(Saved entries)

= = =

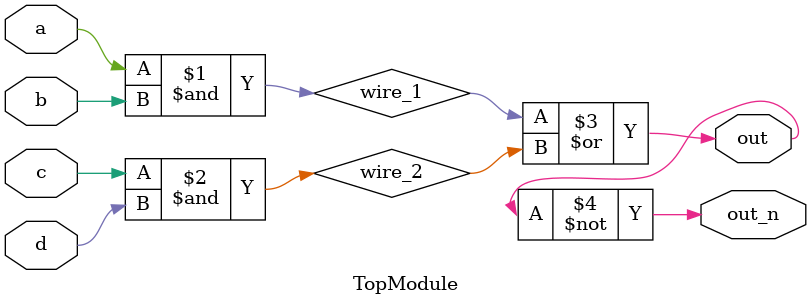
<source format=v>
module TopModule (
  input a,
  input b,
  input c,
  input d,
  output out,
  output out_n
);

  wire wire_1, wire_2;
  assign wire_1 = a & b;
  assign wire_2 = c & d;

  assign out = wire_1 | wire_2;
  assign out_n = ~out;

endmodule


</source>
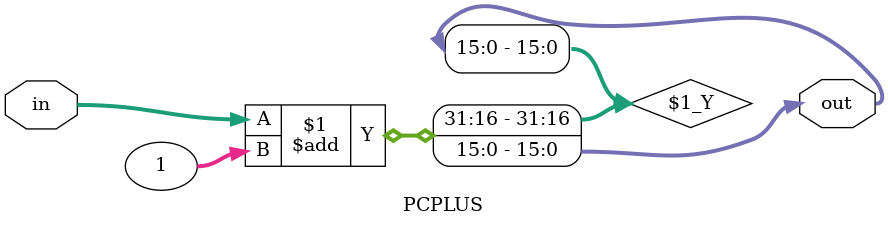
<source format=v>
module PCPLUS(
  input[15:0] in,
  output[15:0] out
); 
  assign out=in+1;
endmodule

</source>
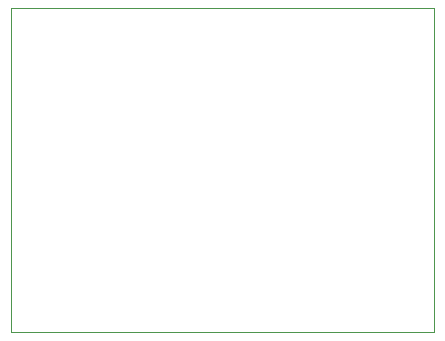
<source format=gbr>
%TF.GenerationSoftware,KiCad,Pcbnew,(5.99.0-8817-g721bf82603)*%
%TF.CreationDate,2021-02-09T01:09:19-06:00*%
%TF.ProjectId,VEXRS485ToSerial,56455852-5334-4383-9554-6f5365726961,rev?*%
%TF.SameCoordinates,Original*%
%TF.FileFunction,Profile,NP*%
%FSLAX46Y46*%
G04 Gerber Fmt 4.6, Leading zero omitted, Abs format (unit mm)*
G04 Created by KiCad (PCBNEW (5.99.0-8817-g721bf82603)) date 2021-02-09 01:09:19*
%MOMM*%
%LPD*%
G01*
G04 APERTURE LIST*
%TA.AperFunction,Profile*%
%ADD10C,0.100000*%
%TD*%
G04 APERTURE END LIST*
D10*
X59055000Y-81153000D02*
X94869000Y-81153000D01*
X94869000Y-81153000D02*
X94869000Y-108585000D01*
X94869000Y-108585000D02*
X59055000Y-108585000D01*
X59055000Y-108585000D02*
X59055000Y-81153000D01*
M02*

</source>
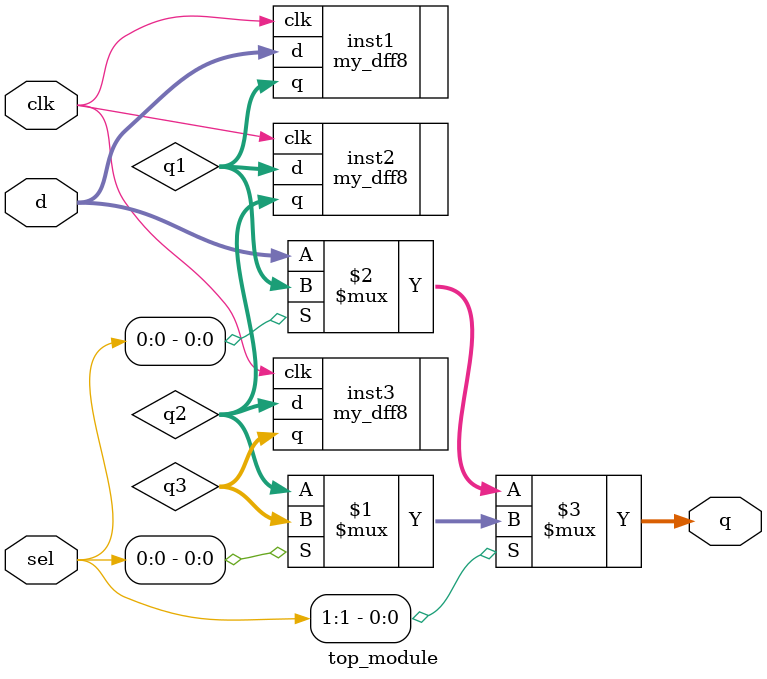
<source format=v>
module top_module ( 
    input clk, 
    input [7:0] d, 
    input [1:0] sel, 
    output [7:0] q 
);
    wire [7:0] q1, q2, q3;
    my_dff8 inst1(.clk(clk), .d(d), .q(q1));
    my_dff8 inst2(.clk(clk), .d(q1), .q(q2));
    my_dff8 inst3(.clk(clk), .d(q2), .q(q3));
  /*
    always @(*) begin
        case(sel)
           2'b00: q = d;
           2'b01: q = q1;
           2'b10: q = q2;
           2'b11: q = q3;     
       endcase
    end
*/
    assign q = sel[1] ? (sel[0] ? q3 : q2) : (sel[0] ? q1 : d);
endmodule

</source>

= = =

- [Your objective]: Your copy must start at the line that holds "X94869000Y-108585000D02*" and end at the last line of the data, both included; it must contain no pictures.

- [Answer space]:
X94869000Y-108585000D02*
X59055000Y-108585000D01*
X59055000Y-108585000D02*
X59055000Y-81153000D01*
M02*

</source>
<source format=v>
module top_module ( 
    input clk, 
    input [7:0] d, 
    input [1:0] sel, 
    output [7:0] q 
);
    wire [7:0] q1, q2, q3;
    my_dff8 inst1(.clk(clk), .d(d), .q(q1));
    my_dff8 inst2(.clk(clk), .d(q1), .q(q2));
    my_dff8 inst3(.clk(clk), .d(q2), .q(q3));
  /*
    always @(*) begin
        case(sel)
           2'b00: q = d;
           2'b01: q = q1;
           2'b10: q = q2;
           2'b11: q = q3;     
       endcase
    end
*/
    assign q = sel[1] ? (sel[0] ? q3 : q2) : (sel[0] ? q1 : d);
endmodule

</source>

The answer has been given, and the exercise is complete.